= What is expected =
In your copy, include no images and return each entry exactly as written.

======== Data for the task ========

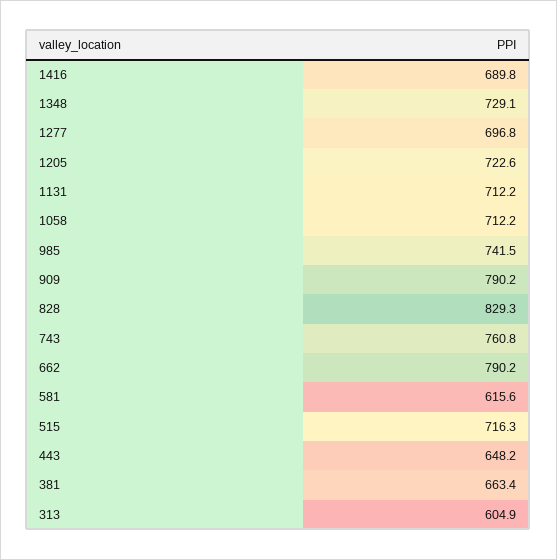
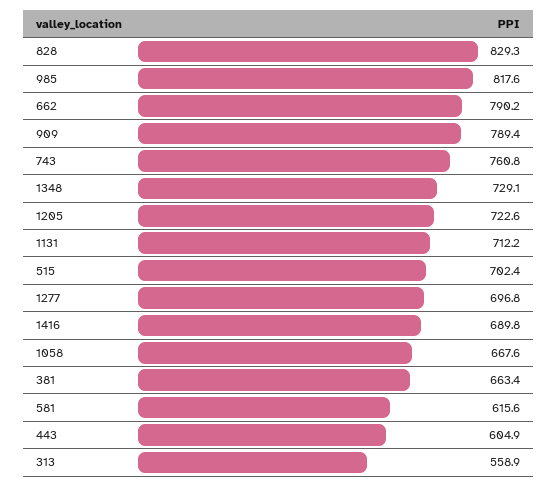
1058: 712.2 -> 667.6
985: 741.5 -> 817.6
909: 790.2 -> 789.4
515: 716.3 -> 702.4
443: 648.2 -> 604.9
313: 604.9 -> 558.9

========

= Exercise solution =
1058: 712.2 -> 667.6
985: 741.5 -> 817.6
909: 790.2 -> 789.4
515: 716.3 -> 702.4
443: 648.2 -> 604.9
313: 604.9 -> 558.9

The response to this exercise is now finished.